▶ **Source data**
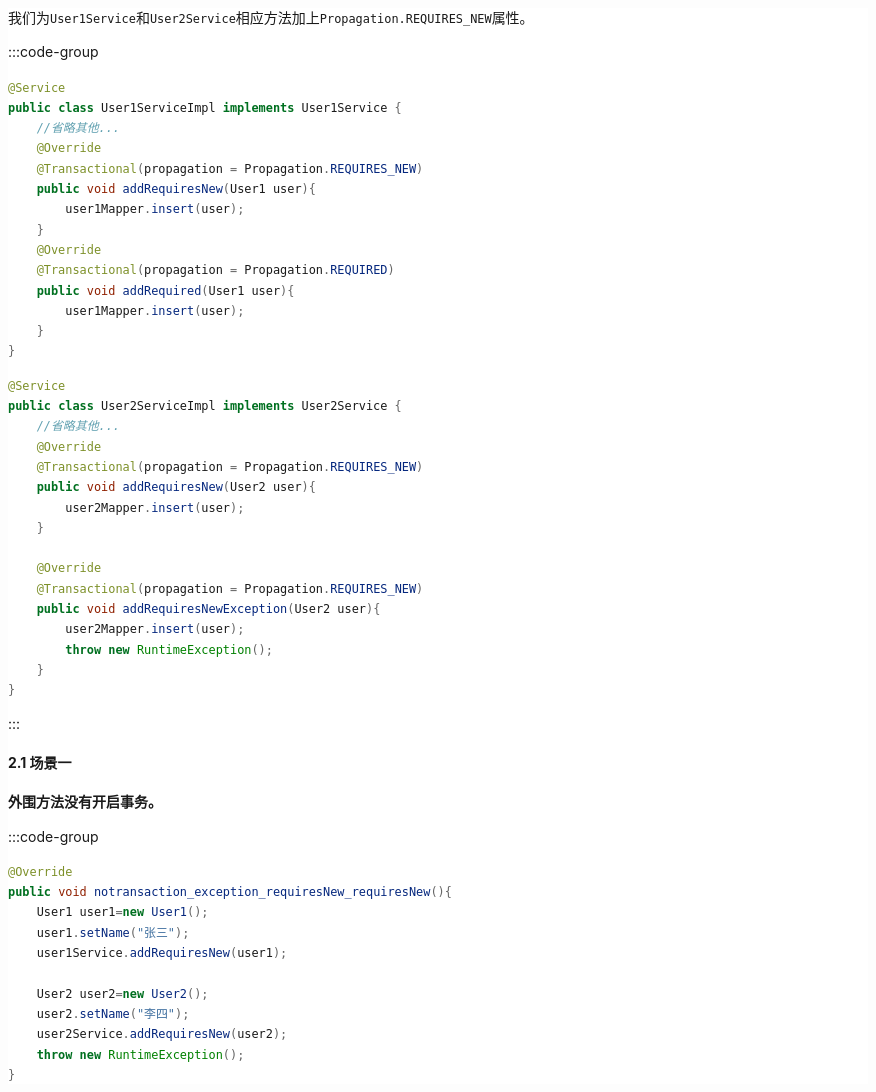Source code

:我们为`User1Service`和`User2Service`相应方法加上`Propagation.REQUIRES_NEW`属性。

:::code-group
```java [User1Service方法]
@Service
public class User1ServiceImpl implements User1Service {
    //省略其他...
    @Override
    @Transactional(propagation = Propagation.REQUIRES_NEW)
    public void addRequiresNew(User1 user){
        user1Mapper.insert(user);
    }
    @Override
    @Transactional(propagation = Propagation.REQUIRED)
    public void addRequired(User1 user){
        user1Mapper.insert(user);
    }
}
```

```java [User2Service方法]
@Service
public class User2ServiceImpl implements User2Service {
    //省略其他...
    @Override
    @Transactional(propagation = Propagation.REQUIRES_NEW)
    public void addRequiresNew(User2 user){
        user2Mapper.insert(user);
    }

    @Override
    @Transactional(propagation = Propagation.REQUIRES_NEW)
    public void addRequiresNewException(User2 user){
        user2Mapper.insert(user);
        throw new RuntimeException();
    }
}
```
:::

#### 2.1 场景一

**外围方法没有开启事务。**

:::code-group
```java [验证方法1]
@Override
public void notransaction_exception_requiresNew_requiresNew(){
    User1 user1=new User1();
    user1.setName("张三");
    user1Service.addRequiresNew(user1);

    User2 user2=new User2();
    user2.setName("李四");
    user2Service.addRequiresNew(user2);
    throw new RuntimeException();
}
```
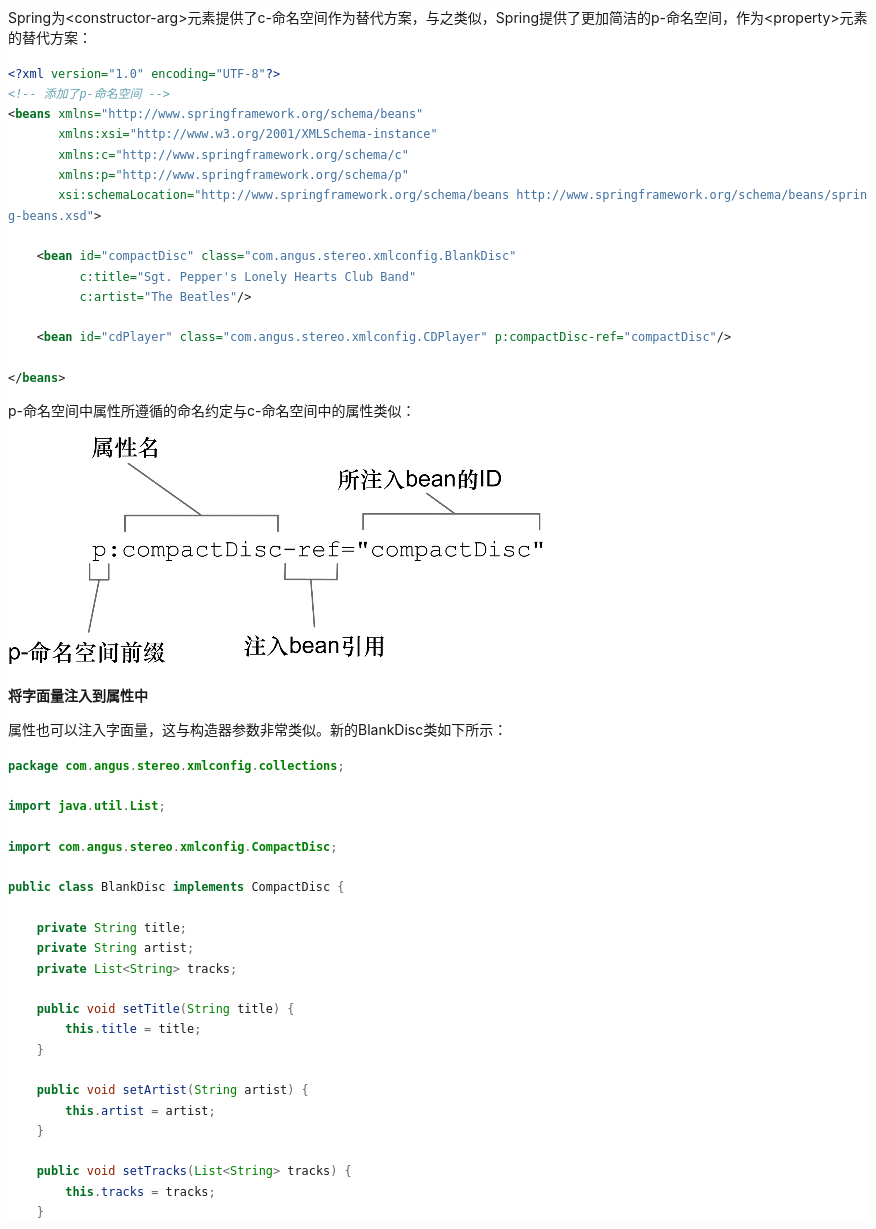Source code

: Spring为\<constructor-arg>元素提供了c-命名空间作为替代方案，与之类似，Spring提供了更加简洁的p-命名空间，作为\<property>元素的替代方案：

```xml
<?xml version="1.0" encoding="UTF-8"?>
<!-- 添加了p-命名空间 -->
<beans xmlns="http://www.springframework.org/schema/beans"
       xmlns:xsi="http://www.w3.org/2001/XMLSchema-instance"
       xmlns:c="http://www.springframework.org/schema/c"
       xmlns:p="http://www.springframework.org/schema/p"
       xsi:schemaLocation="http://www.springframework.org/schema/beans http://www.springframework.org/schema/beans/spring-beans.xsd">
    
    <bean id="compactDisc" class="com.angus.stereo.xmlconfig.BlankDisc"
          c:title="Sgt. Pepper's Lonely Hearts Club Band"
          c:artist="The Beatles"/>

    <bean id="cdPlayer" class="com.angus.stereo.xmlconfig.CDPlayer" p:compactDisc-ref="compactDisc"/>

</beans>
```

p-命名空间中属性所遵循的命名约定与c-命名空间中的属性类似：

![1526973539792](assets/1526973539792.png)

**将字面量注入到属性中**

属性也可以注入字面量，这与构造器参数非常类似。新的BlankDisc类如下所示：

```java
package com.angus.stereo.xmlconfig.collections;

import java.util.List;

import com.angus.stereo.xmlconfig.CompactDisc;

public class BlankDisc implements CompactDisc {

    private String title;
    private String artist;
    private List<String> tracks;

    public void setTitle(String title) {
        this.title = title;
    }

    public void setArtist(String artist) {
        this.artist = artist;
    }

    public void setTracks(List<String> tracks) {
        this.tracks = tracks;
    }

```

▶ **Your assignment**
From the opening line of the entries, copy each line exactly until the line with "p-命名空间中属性所遵循的命名约定与c-命名空间中的属性类似：", which is copied as well; leave out pictures.

▶ **Solved problem**
Source code

:我们为`User1Service`和`User2Service`相应方法加上`Propagation.REQUIRES_NEW`属性。

:::code-group
```java [User1Service方法]
@Service
public class User1ServiceImpl implements User1Service {
    //省略其他...
    @Override
    @Transactional(propagation = Propagation.REQUIRES_NEW)
    public void addRequiresNew(User1 user){
        user1Mapper.insert(user);
    }
    @Override
    @Transactional(propagation = Propagation.REQUIRED)
    public void addRequired(User1 user){
        user1Mapper.insert(user);
    }
}
```

```java [User2Service方法]
@Service
public class User2ServiceImpl implements User2Service {
    //省略其他...
    @Override
    @Transactional(propagation = Propagation.REQUIRES_NEW)
    public void addRequiresNew(User2 user){
        user2Mapper.insert(user);
    }

    @Override
    @Transactional(propagation = Propagation.REQUIRES_NEW)
    public void addRequiresNewException(User2 user){
        user2Mapper.insert(user);
        throw new RuntimeException();
    }
}
```
:::

#### 2.1 场景一

**外围方法没有开启事务。**

:::code-group
```java [验证方法1]
@Override
public void notransaction_exception_requiresNew_requiresNew(){
    User1 user1=new User1();
    user1.setName("张三");
    user1Service.addRequiresNew(user1);

    User2 user2=new User2();
    user2.setName("李四");
    user2Service.addRequiresNew(user2);
    throw new RuntimeException();
}
```
Source code

: Spring为\<constructor-arg>元素提供了c-命名空间作为替代方案，与之类似，Spring提供了更加简洁的p-命名空间，作为\<property>元素的替代方案：

```xml
<?xml version="1.0" encoding="UTF-8"?>
<!-- 添加了p-命名空间 -->
<beans xmlns="http://www.springframework.org/schema/beans"
       xmlns:xsi="http://www.w3.org/2001/XMLSchema-instance"
       xmlns:c="http://www.springframework.org/schema/c"
       xmlns:p="http://www.springframework.org/schema/p"
       xsi:schemaLocation="http://www.springframework.org/schema/beans http://www.springframework.org/schema/beans/spring-beans.xsd">
    
    <bean id="compactDisc" class="com.angus.stereo.xmlconfig.BlankDisc"
          c:title="Sgt. Pepper's Lonely Hearts Club Band"
          c:artist="The Beatles"/>

    <bean id="cdPlayer" class="com.angus.stereo.xmlconfig.CDPlayer" p:compactDisc-ref="compactDisc"/>

</beans>
```

p-命名空间中属性所遵循的命名约定与c-命名空间中的属性类似：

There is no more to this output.